Ela grabs for her across the news desk “You’re the only station with coverage because everyone at all the other stations is dead! Your exclusive doesn’t mean dick because no one is watching it – THEY’RE ALL DEAD!”

Susan slaps her hands away and tries to shove her out of the way “Get out of my shot!”

Ela grabs at her desperately “Just tell us how to get to the news copter and we can all get out of here together!  We’ll take you with us, just tell us how to get there. We can all get away!”

“Look, this is the story of a lifetime, I could get a local Emmy for this!  I’m not about to . . .”

A kid with a nose ring holding a clipboard wanders onto the set behind her, drinking a cup of coffee.

“Hey Susan, we lost the broadcast.”

She turns on him like a thundercloud “What?! What’s wrong, why did we lose the feed?!”

He takes a sip of coffee “Well, the camera guys are all dead, the people in the control room are dead, pretty much everyone on the crew is dead now except for me and you.

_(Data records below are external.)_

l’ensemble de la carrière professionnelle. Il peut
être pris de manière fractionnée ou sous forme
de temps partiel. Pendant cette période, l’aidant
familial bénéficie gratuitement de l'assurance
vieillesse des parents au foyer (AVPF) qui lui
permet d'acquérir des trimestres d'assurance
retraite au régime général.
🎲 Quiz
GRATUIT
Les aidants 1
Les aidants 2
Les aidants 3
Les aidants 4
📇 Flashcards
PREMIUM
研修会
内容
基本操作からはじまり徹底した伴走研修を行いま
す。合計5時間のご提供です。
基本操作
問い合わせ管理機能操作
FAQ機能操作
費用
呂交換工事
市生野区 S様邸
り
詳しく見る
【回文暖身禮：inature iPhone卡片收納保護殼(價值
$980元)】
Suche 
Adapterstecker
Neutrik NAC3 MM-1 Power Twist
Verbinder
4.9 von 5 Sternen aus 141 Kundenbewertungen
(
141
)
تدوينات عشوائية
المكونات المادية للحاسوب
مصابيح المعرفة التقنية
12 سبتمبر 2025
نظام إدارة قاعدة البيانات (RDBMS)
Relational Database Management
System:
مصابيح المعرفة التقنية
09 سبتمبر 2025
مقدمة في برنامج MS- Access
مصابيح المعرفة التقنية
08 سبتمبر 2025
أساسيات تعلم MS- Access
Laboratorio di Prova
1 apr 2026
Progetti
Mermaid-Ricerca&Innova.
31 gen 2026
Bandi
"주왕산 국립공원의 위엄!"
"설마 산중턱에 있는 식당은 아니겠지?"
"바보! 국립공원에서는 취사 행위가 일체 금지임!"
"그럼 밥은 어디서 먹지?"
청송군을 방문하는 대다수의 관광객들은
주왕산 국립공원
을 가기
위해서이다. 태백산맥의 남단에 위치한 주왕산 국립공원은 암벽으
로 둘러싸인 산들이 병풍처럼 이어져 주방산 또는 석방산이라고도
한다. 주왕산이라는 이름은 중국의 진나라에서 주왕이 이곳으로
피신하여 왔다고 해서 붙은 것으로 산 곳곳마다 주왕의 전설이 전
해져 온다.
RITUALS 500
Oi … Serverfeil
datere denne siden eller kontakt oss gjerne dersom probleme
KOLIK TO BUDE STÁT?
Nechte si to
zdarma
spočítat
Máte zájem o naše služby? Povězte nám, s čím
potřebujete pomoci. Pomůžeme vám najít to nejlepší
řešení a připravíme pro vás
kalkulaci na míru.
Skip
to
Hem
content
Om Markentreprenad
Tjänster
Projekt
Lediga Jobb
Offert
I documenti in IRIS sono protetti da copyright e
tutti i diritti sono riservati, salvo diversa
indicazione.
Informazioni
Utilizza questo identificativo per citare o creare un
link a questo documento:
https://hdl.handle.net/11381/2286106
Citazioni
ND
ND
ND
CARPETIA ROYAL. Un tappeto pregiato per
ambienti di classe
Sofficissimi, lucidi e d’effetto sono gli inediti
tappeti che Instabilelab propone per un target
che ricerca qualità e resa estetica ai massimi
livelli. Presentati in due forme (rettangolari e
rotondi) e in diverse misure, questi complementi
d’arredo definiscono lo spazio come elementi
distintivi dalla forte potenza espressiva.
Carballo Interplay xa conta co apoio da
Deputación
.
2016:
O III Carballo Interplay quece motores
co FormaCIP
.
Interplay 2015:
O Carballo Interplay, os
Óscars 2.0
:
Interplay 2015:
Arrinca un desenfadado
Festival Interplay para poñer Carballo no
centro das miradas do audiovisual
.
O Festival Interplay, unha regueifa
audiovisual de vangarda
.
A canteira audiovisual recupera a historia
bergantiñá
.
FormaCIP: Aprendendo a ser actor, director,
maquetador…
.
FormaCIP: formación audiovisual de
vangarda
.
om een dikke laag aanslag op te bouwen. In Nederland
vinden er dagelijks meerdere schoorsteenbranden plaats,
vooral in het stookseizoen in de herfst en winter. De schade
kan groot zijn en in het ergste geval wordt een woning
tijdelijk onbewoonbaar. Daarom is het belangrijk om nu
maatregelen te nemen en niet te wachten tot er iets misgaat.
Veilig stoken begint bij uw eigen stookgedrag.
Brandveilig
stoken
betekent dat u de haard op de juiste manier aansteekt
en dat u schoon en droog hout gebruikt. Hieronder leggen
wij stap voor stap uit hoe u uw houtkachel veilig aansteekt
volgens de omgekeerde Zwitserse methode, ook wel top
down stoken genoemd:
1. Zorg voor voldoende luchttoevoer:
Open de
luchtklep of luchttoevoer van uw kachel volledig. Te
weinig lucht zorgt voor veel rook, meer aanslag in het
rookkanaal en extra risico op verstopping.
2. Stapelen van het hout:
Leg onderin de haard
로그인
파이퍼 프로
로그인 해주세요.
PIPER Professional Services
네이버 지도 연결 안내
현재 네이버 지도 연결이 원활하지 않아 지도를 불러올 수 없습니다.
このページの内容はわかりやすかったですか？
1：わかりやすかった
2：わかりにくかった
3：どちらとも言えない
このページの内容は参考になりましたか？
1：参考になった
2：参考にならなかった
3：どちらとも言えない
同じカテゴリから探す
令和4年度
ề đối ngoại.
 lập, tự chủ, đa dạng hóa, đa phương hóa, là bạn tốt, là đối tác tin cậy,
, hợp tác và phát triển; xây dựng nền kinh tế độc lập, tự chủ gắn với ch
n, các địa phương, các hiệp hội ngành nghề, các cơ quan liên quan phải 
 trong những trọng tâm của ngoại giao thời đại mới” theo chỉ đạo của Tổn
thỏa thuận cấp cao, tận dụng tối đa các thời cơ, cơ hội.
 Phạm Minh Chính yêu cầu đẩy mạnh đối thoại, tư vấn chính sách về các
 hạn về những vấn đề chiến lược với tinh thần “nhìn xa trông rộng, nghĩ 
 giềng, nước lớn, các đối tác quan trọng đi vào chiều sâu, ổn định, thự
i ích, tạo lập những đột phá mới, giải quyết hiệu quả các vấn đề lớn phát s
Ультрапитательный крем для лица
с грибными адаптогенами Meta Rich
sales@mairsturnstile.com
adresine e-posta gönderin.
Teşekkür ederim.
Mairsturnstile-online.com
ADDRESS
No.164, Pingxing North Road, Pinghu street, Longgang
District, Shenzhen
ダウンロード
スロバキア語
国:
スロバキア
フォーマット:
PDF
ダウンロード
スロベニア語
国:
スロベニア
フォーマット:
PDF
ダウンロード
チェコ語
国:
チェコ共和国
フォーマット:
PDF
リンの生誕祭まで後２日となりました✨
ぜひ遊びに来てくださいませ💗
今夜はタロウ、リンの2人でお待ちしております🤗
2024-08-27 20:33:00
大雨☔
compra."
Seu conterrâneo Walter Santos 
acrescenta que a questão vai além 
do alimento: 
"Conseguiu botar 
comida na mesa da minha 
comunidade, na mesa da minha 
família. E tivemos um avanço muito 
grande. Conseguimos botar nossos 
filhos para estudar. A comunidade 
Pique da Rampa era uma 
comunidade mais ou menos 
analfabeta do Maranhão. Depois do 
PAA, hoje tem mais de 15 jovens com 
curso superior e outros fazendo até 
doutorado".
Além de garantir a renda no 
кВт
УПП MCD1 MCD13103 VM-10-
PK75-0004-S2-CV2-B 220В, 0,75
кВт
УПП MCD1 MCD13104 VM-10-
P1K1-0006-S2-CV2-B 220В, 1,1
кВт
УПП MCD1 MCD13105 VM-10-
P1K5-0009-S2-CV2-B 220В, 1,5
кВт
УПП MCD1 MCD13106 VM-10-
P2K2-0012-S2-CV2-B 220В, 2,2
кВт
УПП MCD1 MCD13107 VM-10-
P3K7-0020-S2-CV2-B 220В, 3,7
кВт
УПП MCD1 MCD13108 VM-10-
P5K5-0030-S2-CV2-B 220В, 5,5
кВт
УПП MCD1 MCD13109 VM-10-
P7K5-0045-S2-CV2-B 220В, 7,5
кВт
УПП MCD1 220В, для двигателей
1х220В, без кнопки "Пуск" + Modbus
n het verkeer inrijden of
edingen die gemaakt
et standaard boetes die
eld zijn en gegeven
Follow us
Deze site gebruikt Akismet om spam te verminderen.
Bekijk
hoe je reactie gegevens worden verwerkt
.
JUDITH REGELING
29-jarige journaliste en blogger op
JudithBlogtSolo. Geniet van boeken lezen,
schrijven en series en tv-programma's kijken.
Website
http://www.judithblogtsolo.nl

And that guy over there. Okay, now it’s just me and you because that guy is dead now too.”

Ela leans in angrily “So how about that chopper?”


  1. I’m placing the Ela-pocalypse story on hold for October so I can present a special Ela Halloween story. This idea tested very poorly with focus groups. Please note that his takes place in 2002 before zombies were gauche. That’s how writing works right, your work is judged by the standards of the era it’s set in?